“Life is a tragedy when seen in close-up, but a comedy in long-shot.”
-Charlie Chaplin
What better way to make audience happy than make them laugh. Charlie Chaplin had done all this throughout his life with his touchstone tramp act. And it not only comedy but a mirror image or irony of human situation which he depicted in almost all of his movies.
Give me a name of any director-actor who tells you the story of emotional depth without being melodramatic for a single moment & still successfully touch the chords of your heart. Only Chaplin can do that. And that’s why he is my “the favorite”.
This is again a silent film of Chaplin. The tramp entered the circus accidently to save himself from an unwanted situation & fell in love with a beautiful daughter of the circus master. With his magic laughter he won the hearts of the audience & the girl. But here comes an antagonist in the form of new rope trick man named Rex. Girl is gullible & now she like Rex more. Charlie realized it & unites the love of girl to make her happy. The last scene leaves a long impression of internal loner whom the world known as the man who makes them laugh.
Charlie is not a man but a miracle, a man of extraordinary capabilities & creative genius.
He is the first real screen maverick of the world cinema & he remains immortal till the cinema survives.

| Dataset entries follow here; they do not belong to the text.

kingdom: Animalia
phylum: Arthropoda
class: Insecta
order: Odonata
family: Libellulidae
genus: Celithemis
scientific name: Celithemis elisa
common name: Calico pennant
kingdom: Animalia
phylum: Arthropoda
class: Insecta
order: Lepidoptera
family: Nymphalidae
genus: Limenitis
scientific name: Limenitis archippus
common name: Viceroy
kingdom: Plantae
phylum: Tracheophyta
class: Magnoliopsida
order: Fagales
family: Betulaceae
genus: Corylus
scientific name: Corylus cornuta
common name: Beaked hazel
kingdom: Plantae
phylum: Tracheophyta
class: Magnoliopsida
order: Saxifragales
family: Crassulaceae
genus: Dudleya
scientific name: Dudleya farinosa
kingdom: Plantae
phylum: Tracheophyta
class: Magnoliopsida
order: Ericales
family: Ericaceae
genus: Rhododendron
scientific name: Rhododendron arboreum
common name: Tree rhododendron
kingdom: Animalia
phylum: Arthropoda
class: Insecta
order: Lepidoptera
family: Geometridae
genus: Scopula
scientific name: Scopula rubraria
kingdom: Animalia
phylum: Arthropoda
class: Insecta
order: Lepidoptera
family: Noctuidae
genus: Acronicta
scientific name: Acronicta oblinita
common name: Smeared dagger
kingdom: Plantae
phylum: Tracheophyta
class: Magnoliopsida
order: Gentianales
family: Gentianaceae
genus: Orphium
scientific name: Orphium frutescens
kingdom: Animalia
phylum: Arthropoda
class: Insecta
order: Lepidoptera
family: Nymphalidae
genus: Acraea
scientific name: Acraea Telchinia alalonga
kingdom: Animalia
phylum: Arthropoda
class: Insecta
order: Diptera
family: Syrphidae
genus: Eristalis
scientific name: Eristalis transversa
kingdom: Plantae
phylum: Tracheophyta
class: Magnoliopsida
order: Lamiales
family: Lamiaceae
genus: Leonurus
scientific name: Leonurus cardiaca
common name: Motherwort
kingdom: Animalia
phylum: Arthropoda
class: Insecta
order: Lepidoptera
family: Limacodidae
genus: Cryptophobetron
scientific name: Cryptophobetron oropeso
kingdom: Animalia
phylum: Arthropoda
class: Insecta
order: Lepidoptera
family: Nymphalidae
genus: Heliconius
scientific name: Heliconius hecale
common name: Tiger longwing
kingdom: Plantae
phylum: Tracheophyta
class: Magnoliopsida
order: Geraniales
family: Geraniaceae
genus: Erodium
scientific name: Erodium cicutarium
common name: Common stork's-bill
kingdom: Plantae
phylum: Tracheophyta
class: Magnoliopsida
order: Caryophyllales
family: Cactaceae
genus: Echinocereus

Sound had already come, in 1927 with greater success of ‘The Jazz Singer’ but Charlie refused to speak. Bravo! What need of speech when one could say so much with a lift of eyebrow and a shrug of a shoulder?
Timeless classics don’t require ratings of any critic.
Post Script & Copy + paste from Wikipedia about the film-
“It was nominated for the Academy Award for Best Actor and the short-lived Academy Award for Best Director of a Comedy Picture (both for Charlie Chaplin), but the Academy took Chaplin out of the running for competitive awards by giving him a Special Award "For versatility and genius in acting, writing, directing and producing The Circus," and no longer lists his nominations for Best Actor or Comedy Direction in their official list of nominees, although most unofficial lists of nominations do include him.”
One more proof of double standards of Academy from early age.